American Steamship Company EVP Jerry Welsch said, "Our companies share a long and successful tradition made possible by the commitment of dedicated employees in each of our respective organizations. The pool arrangement is the next logical step toward building a better value for our customer base.''
Air merger could spur Hawaiian ferry service
According to a recent story in the Honolulu Star Bulletin. a pending merger between Aloha and Hawaiian airlines pushes interest for an interisland ferry "one notch higher," in the view of state Senate Transportation Chairman Cal Kawamoto.

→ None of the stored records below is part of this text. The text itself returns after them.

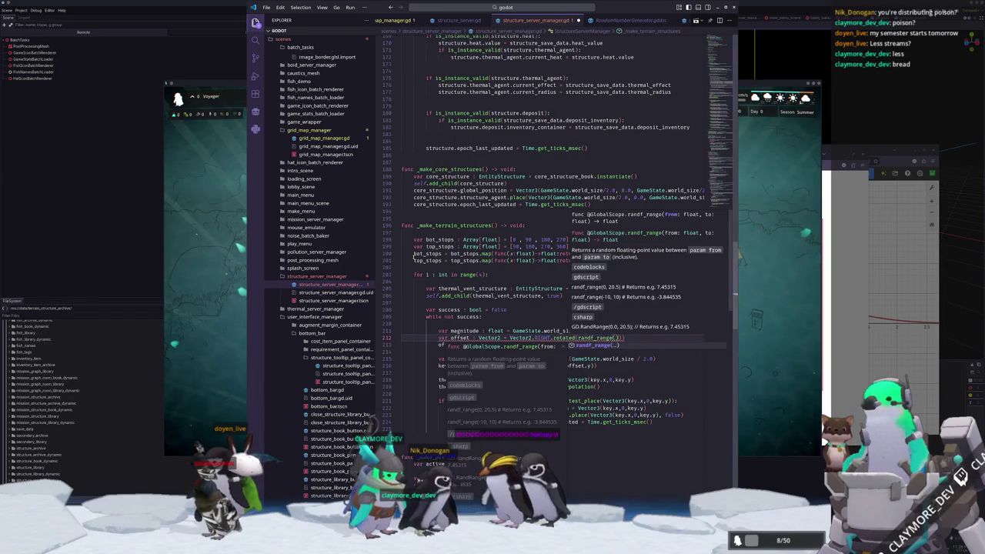
type("bot_stops[i")
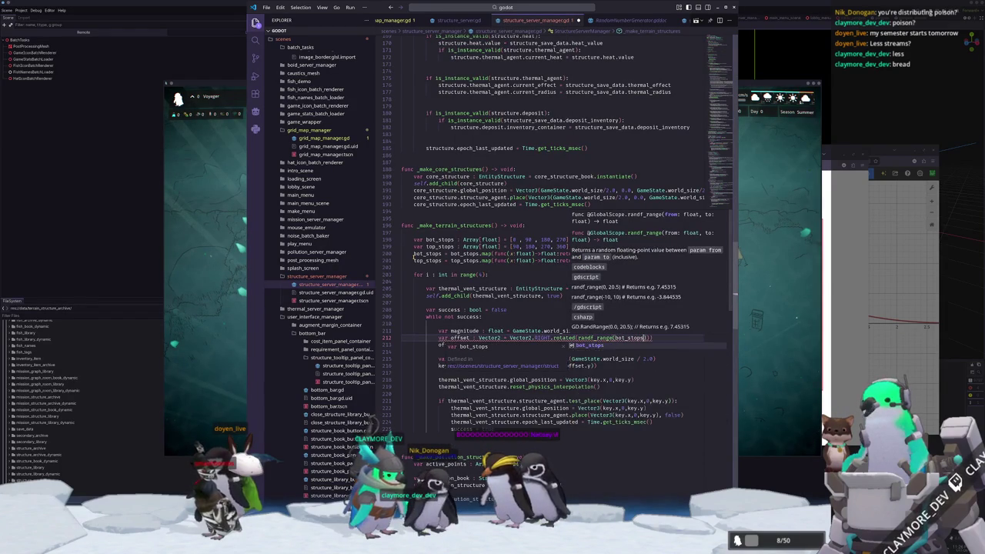
type("], top_")
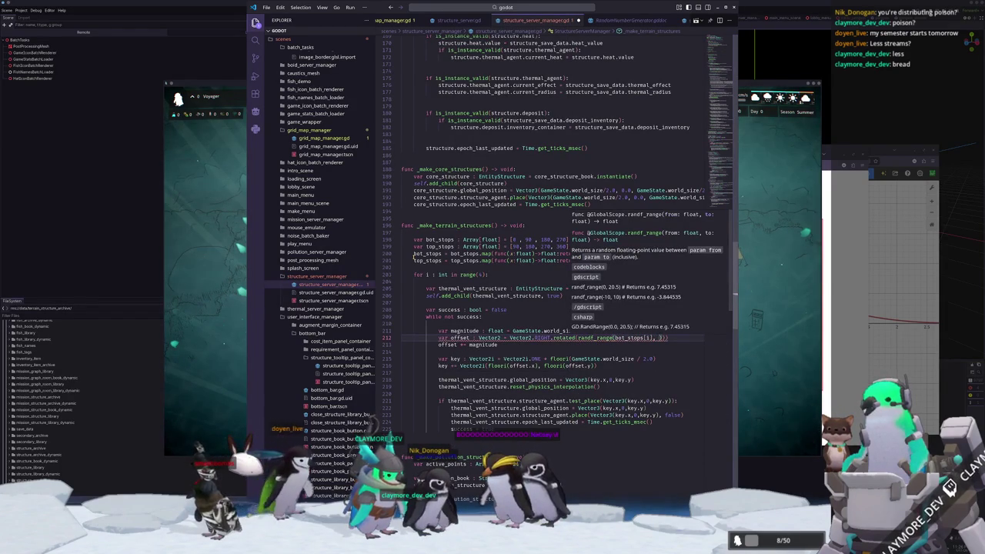
type("stops[i")
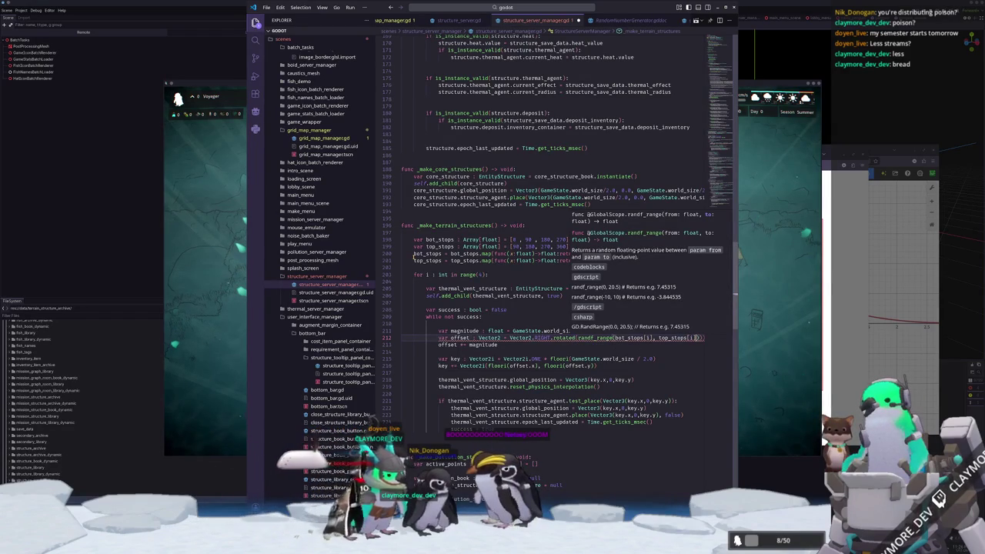
type("])")
left_click(401, 343)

"Now with the airlines situation, (people are going to be asking) have we done anything with the interisland ferry," Kawamoto (D, Waipahu-Pearl City) said . "If there's companies out there, we're willing to listen."
The newspaper reports that one company, Rainbow Island Express, says it could start an interisland ferry system transporting passengers and their cars -- with rates competitive with airlines -- within two years.
And state transportation planner Julia Tsumoto told the newspaper that in addition to an interisland ferry, the department has also been talking with operators to initiate a West Oahu-to-Honolulu commuter ferry.
Tsumoto said unlike the commuter ferry, which would probably have to be subsidized by the state or city, the interisland ferry would be a "purely business arrangement."
"If there are operators out there that think they can fill a need or market, then we would be willing to work with them to provide the facilities."
The state, she said, is considering proposals for a roll-on/roll-off system.
She emphasized that talks are in the "preliminary concept stage" for both interisland and commuter ferries.
Last year, says the newspaper, state lawmakers and the governor approved nearly $44.5 million in special-facility revenue bonds for harbor improvements. Those bonds were specifically linked to interisland and intraisland ferry systems that would be operated by Rainbow Island Express, a local subsidiary of the Rainbow Transportation Group of Las Vegas.